Commentators such as Professor Weiler may be looking at establishment with new eyes in part because they perceive anew some of the weaknesses of the Enlightenment legacy in government. In countries that are heirs to the French Revolution and the Napoleonic Code, the nation state has united in itself both the secular rule of law and a quasi-religious identity, enjoining a loyalty that is paramount over every other allegiance in society.

Here is the origin of the French law against Muslim religious dress: the nation cannot accept the wearing of clothing that challenges the quasi-religious principle of secularity itself, or that reflects the claim of another authority beyond and above the state.

To say that such governments are accountable to "the people", the voters, is not necessarily reassuring. Adolf Hitler was a popularly and legitimately elected leader, who encouraged a mystical understanding of the German state and of himself as its leader.

In a different way, the United States also inspires a religious loyalty among its citizens. Its founding documents are sacred texts; the abuse of its flag is akin to sacrilege; the nation has a missionary re-sponsibility to share its values with the rest of the world. That dangerous conviction has played a part in involving NATO countries in costly and still-unresolved wars in Iraq and Afghanistan.


THE networked world in which we all now live adds another worrisome dimension to the question of the accountability of power.

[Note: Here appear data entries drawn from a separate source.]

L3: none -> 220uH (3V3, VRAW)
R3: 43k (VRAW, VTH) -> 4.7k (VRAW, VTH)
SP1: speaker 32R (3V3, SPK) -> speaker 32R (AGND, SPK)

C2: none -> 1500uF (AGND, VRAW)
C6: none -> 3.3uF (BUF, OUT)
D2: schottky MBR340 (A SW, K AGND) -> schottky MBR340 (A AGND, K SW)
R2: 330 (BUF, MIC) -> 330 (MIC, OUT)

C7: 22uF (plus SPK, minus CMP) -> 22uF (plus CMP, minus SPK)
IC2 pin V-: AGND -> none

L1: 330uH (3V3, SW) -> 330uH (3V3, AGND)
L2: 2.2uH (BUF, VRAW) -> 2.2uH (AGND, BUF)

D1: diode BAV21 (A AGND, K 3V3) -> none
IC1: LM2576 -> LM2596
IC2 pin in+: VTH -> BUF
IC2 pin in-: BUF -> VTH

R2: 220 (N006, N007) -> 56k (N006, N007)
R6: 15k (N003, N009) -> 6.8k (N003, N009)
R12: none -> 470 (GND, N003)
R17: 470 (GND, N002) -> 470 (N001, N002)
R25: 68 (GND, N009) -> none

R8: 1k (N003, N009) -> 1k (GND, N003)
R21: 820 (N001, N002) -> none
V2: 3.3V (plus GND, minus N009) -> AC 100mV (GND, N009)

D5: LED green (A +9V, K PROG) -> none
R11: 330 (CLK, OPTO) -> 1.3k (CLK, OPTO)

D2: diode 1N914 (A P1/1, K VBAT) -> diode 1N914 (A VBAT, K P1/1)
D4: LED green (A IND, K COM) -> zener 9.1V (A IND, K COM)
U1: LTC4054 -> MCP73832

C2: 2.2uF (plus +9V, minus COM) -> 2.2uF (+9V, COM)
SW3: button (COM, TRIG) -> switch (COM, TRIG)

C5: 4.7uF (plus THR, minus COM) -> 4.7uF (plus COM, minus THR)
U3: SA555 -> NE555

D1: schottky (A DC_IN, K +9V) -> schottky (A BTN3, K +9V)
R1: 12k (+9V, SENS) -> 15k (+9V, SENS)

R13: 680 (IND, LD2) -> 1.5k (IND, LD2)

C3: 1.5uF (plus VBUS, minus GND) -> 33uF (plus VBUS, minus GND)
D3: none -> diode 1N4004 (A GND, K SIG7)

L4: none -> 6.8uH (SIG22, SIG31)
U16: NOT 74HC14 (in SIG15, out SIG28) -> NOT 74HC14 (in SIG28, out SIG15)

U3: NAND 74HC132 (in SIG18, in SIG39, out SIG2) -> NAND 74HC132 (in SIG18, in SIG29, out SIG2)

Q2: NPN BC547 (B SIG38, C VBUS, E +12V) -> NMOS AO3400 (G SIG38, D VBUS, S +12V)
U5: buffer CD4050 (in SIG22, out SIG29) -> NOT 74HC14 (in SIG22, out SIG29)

New-style corporate executives may dress and present themselves as a different breed from the old style - cool, relaxed, informal, and therefore putatively more trustworthy - but recent revelations about corporate taxation show that the new corporate power is every bit as ruthless as its predecessors.

Working outside the restrictions of national regulation and taxation, unaccountable to voters, and with near-monopolistic control of markets, it can afford to be indifferent to bad publicity and governmental condemnation. An unregulated market provides no "invisible hand" (as Adam Smith described it) to hold it accountable.

The current evidence of the US National Security Agency and British GCHQ's working with unfettered access to all the personal data we have blithely entrusted to Google, Facebook, and internet-providers raises the spectre of unaccountable power to near-Orwellian heights.

It is not healthy for nation states to have ultimate religious claims over their citizens. States exist to protect the rights and freedoms of citizens, not to betray them to unaccountable corporate control. Such ultimate claims leave the people with no protection from tyranny, whether of a democratic majority, a messianic dictator, or a multina-tional monopoly.

A state with an Established Church, however, has built into its DNA the conviction that human society and government must be subject to a higher-than-human authority. The Church and the monarch whom it anoints have the responsibility to witness to the eternal judgement of God's coming Kingdom of love, mercy, and peace, in its churches and in the corridors of power. If barely fettered public and private powers collude, what other protection do we have?

The Revd Dr Peter Doll is Canon Librarian of Norwich Cathedral.